Independent societies role in life sciences

Many vendor / consumer business areas exist supported by societies.  These are bodies typically representing both the consumers and the vendors, that aim to promote and improve how a particular business area functions. 

In the case of clinical research we have a large number of groups - some of which are cross department / function / therapeutic area - such as the Drug Information Association. We also have narrower groups such as CDISC - focusing on data standards or ACDM/SCDM focusing on data management. 

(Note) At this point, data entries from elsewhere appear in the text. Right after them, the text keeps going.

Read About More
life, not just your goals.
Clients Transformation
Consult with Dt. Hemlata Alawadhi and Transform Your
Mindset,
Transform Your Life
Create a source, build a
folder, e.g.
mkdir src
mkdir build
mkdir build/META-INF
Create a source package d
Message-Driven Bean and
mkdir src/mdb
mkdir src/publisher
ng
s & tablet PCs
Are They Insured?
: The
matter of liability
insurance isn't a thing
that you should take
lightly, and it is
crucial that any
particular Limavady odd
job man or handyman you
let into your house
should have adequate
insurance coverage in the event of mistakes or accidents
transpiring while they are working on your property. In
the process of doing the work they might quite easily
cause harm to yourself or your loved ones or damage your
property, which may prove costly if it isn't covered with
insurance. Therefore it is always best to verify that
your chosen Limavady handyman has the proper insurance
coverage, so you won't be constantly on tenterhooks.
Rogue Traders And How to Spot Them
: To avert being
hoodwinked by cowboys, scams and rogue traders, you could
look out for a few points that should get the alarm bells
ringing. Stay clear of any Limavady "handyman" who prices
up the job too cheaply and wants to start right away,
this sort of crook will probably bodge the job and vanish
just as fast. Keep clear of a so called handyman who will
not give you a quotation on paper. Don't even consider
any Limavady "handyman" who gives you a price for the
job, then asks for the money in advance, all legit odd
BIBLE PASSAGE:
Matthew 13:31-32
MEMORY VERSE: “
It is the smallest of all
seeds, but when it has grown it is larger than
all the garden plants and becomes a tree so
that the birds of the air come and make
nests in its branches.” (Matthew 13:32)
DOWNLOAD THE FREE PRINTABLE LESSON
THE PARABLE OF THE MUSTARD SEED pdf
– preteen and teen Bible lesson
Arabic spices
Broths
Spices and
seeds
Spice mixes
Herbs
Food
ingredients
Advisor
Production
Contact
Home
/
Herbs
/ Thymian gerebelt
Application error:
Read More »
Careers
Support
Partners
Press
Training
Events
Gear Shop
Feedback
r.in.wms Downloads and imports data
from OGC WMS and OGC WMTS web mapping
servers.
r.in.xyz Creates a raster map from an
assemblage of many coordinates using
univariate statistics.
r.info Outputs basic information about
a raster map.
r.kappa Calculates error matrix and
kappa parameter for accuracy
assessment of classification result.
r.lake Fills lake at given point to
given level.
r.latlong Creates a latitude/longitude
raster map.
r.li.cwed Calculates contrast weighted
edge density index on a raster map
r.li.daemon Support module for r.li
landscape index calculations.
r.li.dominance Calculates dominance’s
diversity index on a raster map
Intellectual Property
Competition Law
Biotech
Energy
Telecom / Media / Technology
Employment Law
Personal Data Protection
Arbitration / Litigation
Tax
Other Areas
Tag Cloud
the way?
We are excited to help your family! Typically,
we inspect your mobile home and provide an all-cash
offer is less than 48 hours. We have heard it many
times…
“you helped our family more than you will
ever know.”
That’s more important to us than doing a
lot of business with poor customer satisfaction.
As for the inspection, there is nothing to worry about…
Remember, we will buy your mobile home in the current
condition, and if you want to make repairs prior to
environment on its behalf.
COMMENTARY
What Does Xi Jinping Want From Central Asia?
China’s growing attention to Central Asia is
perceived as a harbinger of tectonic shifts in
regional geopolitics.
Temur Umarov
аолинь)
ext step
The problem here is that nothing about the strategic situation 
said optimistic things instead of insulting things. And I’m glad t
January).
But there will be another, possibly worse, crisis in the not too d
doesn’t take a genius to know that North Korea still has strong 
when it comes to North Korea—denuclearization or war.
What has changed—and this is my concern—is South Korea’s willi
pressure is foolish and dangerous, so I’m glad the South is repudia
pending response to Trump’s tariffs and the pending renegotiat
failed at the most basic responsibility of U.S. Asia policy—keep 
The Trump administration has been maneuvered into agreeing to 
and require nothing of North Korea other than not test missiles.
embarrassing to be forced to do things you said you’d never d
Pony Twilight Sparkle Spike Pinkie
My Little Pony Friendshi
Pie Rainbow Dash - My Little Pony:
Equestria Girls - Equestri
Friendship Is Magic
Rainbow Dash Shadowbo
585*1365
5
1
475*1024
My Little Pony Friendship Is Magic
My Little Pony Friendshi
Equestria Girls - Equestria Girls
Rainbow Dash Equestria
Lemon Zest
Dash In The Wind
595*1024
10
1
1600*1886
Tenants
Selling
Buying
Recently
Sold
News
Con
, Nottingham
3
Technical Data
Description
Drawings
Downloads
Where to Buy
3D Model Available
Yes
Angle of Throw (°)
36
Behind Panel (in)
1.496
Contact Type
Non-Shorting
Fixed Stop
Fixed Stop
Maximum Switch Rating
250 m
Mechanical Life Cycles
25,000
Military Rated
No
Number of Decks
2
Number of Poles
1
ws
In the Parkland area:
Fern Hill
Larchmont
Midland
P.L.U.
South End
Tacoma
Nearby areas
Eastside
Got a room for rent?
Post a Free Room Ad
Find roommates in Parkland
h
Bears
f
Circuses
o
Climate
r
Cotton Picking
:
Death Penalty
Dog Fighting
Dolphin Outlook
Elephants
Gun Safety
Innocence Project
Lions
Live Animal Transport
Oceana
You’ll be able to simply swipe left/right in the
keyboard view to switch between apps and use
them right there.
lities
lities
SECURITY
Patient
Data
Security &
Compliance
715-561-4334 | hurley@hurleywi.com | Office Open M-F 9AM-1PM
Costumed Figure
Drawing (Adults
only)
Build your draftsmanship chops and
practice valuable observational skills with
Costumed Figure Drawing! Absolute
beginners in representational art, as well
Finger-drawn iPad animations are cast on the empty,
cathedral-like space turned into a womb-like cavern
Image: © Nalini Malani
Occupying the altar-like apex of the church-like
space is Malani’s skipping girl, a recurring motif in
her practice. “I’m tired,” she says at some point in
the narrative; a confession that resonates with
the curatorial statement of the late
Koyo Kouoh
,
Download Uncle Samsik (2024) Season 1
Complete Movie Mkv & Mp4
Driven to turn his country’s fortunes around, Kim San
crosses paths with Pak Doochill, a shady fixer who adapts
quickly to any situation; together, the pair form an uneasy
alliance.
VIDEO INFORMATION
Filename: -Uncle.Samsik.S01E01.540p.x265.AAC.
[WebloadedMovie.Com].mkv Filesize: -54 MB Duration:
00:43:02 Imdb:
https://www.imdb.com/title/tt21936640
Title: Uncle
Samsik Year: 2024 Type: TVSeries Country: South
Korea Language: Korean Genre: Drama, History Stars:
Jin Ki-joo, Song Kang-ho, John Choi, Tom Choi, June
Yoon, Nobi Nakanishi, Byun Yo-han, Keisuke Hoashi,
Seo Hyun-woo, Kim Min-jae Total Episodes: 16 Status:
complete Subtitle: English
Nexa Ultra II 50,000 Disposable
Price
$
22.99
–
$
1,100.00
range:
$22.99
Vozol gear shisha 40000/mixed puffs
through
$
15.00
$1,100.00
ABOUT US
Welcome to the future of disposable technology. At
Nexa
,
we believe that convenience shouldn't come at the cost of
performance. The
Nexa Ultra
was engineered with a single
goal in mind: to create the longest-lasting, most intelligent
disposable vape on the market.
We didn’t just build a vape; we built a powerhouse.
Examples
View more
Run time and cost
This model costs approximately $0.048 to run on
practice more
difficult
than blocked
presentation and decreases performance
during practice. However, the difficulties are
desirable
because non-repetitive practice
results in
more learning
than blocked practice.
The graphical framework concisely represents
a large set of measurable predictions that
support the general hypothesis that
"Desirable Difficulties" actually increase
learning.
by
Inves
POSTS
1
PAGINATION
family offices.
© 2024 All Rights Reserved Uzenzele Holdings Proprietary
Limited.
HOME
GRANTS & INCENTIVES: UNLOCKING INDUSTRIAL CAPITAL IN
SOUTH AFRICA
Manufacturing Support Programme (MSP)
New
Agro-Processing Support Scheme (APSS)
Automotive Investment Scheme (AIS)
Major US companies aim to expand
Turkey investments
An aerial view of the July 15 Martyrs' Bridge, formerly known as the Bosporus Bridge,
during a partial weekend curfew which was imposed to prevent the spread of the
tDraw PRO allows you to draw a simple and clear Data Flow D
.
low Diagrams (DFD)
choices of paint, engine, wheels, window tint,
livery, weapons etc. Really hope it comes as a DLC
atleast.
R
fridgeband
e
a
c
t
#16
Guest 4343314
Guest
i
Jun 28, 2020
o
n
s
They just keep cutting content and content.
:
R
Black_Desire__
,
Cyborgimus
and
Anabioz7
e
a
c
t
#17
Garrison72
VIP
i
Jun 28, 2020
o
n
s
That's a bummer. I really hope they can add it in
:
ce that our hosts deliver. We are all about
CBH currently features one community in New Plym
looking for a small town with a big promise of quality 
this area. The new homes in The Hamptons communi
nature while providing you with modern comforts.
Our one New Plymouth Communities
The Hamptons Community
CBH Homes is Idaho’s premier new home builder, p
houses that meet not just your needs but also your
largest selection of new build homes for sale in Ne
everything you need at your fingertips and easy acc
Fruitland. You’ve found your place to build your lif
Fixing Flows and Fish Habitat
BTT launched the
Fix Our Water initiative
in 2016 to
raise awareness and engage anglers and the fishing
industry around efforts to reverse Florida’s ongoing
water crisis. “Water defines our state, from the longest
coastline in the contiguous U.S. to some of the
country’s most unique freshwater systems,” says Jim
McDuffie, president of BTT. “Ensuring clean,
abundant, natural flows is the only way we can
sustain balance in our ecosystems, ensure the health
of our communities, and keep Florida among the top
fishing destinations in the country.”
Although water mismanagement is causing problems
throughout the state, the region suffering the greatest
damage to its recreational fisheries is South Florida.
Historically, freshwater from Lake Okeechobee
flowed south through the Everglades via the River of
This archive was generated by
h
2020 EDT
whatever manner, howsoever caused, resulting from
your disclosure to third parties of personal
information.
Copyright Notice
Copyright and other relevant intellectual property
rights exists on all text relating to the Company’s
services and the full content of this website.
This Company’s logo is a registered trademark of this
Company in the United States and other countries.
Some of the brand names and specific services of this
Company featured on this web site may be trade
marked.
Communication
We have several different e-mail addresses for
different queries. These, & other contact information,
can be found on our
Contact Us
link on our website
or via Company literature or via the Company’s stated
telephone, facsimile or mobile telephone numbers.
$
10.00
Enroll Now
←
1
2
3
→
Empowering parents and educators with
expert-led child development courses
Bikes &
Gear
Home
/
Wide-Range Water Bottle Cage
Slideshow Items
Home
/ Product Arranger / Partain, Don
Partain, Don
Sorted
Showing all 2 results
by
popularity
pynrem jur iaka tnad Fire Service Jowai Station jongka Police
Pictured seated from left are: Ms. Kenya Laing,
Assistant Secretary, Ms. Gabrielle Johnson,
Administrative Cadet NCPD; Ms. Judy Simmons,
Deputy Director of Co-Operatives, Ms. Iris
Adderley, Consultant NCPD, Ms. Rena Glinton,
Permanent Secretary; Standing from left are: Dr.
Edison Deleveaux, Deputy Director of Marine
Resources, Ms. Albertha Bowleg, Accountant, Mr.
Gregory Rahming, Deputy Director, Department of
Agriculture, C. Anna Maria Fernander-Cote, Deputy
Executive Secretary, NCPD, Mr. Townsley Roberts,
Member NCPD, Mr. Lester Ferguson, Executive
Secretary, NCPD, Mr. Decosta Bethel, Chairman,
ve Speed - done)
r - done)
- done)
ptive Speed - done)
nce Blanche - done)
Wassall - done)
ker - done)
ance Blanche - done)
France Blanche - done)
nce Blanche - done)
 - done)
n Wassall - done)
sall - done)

One of the big challenges that each society organisation faces is to balance their existence between their reliance on the sponsorship they receive versus the guidance they have a responsibility to offer.   Sponsorship may come from subscription fees but also come from commercial companies that wish to work with the society to promote their product. 

No organisation wishes to challenge their sponsors to the extent that they cease to be sponsors.  At the same time, no society wish to be seen to be failing to share effective knowledge - in the form of tools / papers - that will give the societies existence value and meaning.     

A failure to share knowledge may take the form of the presentation of partial information, or, a resistance to publish materials that though peer reviewed and representative, may challenge a subset of sponsoring stakeholders. 

Editorial control is a critical governance aspect of any industry society.  Editorial bias should be avoided at all cost.   A society that fails to avoid editorial bias ceases to be a representative society and instead becomes a voice for sponsor interests.